@cgrajko Someone mentioned books!

I effing love the H.P. Lovecraft Literary Podcast. Love it. If you are not listening and even vaguely like the stories, you now no longer have any excuse. Go.

Nobody at all will be surprised to know I am a voracious (and relatively omnivorous) reader.

I am on one of my cyclical nonfiction kicks right now. I just finished Stuart Brown’s Play, which presents a fairly good case, IMO, for why we should all give ourselves permission to goof off more often. Especially those of us who are either chronologically or philosophically “adult.” Lots of people feel a big pressure to “be serious” once they reach a certain point in their lives, despite the fact that doing so is actually terribly bad for you on a number of levels. It stifles innovation and, moreover, makes you bored, contributing to a larger-scale loss of interest in things.

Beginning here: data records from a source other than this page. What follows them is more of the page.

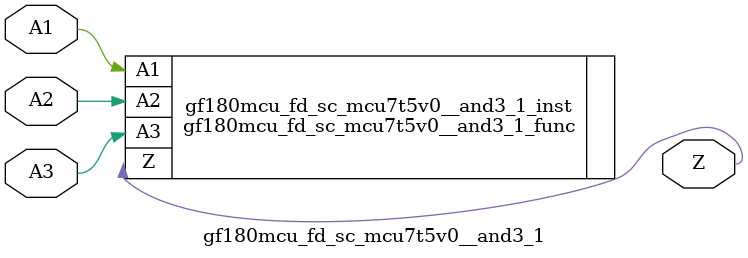
<source format=v>

module gf180mcu_fd_sc_mcu7t5v0__and3_1( A1, A2, A3, Z );
input A1, A2, A3;
output Z;

   `ifdef FUNCTIONAL  //  functional //

	gf180mcu_fd_sc_mcu7t5v0__and3_1_func gf180mcu_fd_sc_mcu7t5v0__and3_1_behav_inst(.A1(A1),.A2(A2),.A3(A3),.Z(Z));

   `else

	gf180mcu_fd_sc_mcu7t5v0__and3_1_func gf180mcu_fd_sc_mcu7t5v0__and3_1_inst(.A1(A1),.A2(A2),.A3(A3),.Z(Z));

	// spec_gates_begin


	// spec_gates_end



   specify

	// specify_block_begin

	// comb arc A1 --> Z
	 (A1 => Z) = (1.0,1.0);

	// comb arc A2 --> Z
	 (A2 => Z) = (1.0,1.0);

	// comb arc A3 --> Z
	 (A3 => Z) = (1.0,1.0);

	// specify_block_end

   endspecify

   `endif

endmodule

</source>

Brown is a big proponent of physical play, and while he doesn’t exactly relegate electronic games to “chopped liver” status it’s interesting to hear his concerns about varieties of play that don’t take advantage of physical closeness with other humans or face to face interaction. (He does acknowledge that reading books or writing stories or other sedentary-but-creative activities absolutely count as “play.” So I guess those of you who make fan modules or build stuff in Minecraft get the thumbs-up.)

Next in the queue: Joseph Hallinan’s Why We Make Mistakes. Well, that or The Tigress of Forli, featuring Caterina Sforza. Some of you may remember her from her appearance in a certain popular franchise.

I’m also waiting for the library to dig up the next Nero Wolfe book for me. I have a weakness for detective novels as “brain candy” reading, and I find Archie charming as a narrator. Just a little noir-ish, just a little cozy. Good times.

The Master and Margarita is one of those I have repeatedly almost read; I’m curious about it, but it and I never seem to be in the same place when I’m in the mood, if that makes sense. Glad to hear it’s being well received by persons whose opinions I respect. 😉

And a second “amen” to the joy of free old books on e-readers. (Or new books, if you’ve got an e-reading capable device and a library card.) One of my most frequently used apps on my iPad is the Overdrive app. It is ugly. It is clunky. It also lets me carry around (counts) seven library books at the same time, and I can return them when I’m finished whether the library’s open or not.

@unmanneddrone Woo hoo! New Squad mix!

Also, if you enjoy stories of true adventure in extreme locales, I have two recommendations. Robert Kurson’s Shadow Divers is excellent, and other Squaddies may have heard me recommend it before. It’s still good: American divers discover the wreck of a U-boat off the coast of New Jersey, where it has absolutely no business being. What ensues is a combination of character study of the divers and adventure tale of deep wreck-diving, a horrendously dangerous activity that I’m glad someone has written about in this compelling way so that I don’t necessarily have to go get myself possibly-killed to share in the experience in some way. 😉

For those who prefer their extreme adventure with a more geological spin, James Tabor’s Blind Descent is also pretty darned great. Follow along as two groups of explorers place their bets and go looking for the world’s deepest “supercave.” Again, horrendously dangerous, but an entertaining read.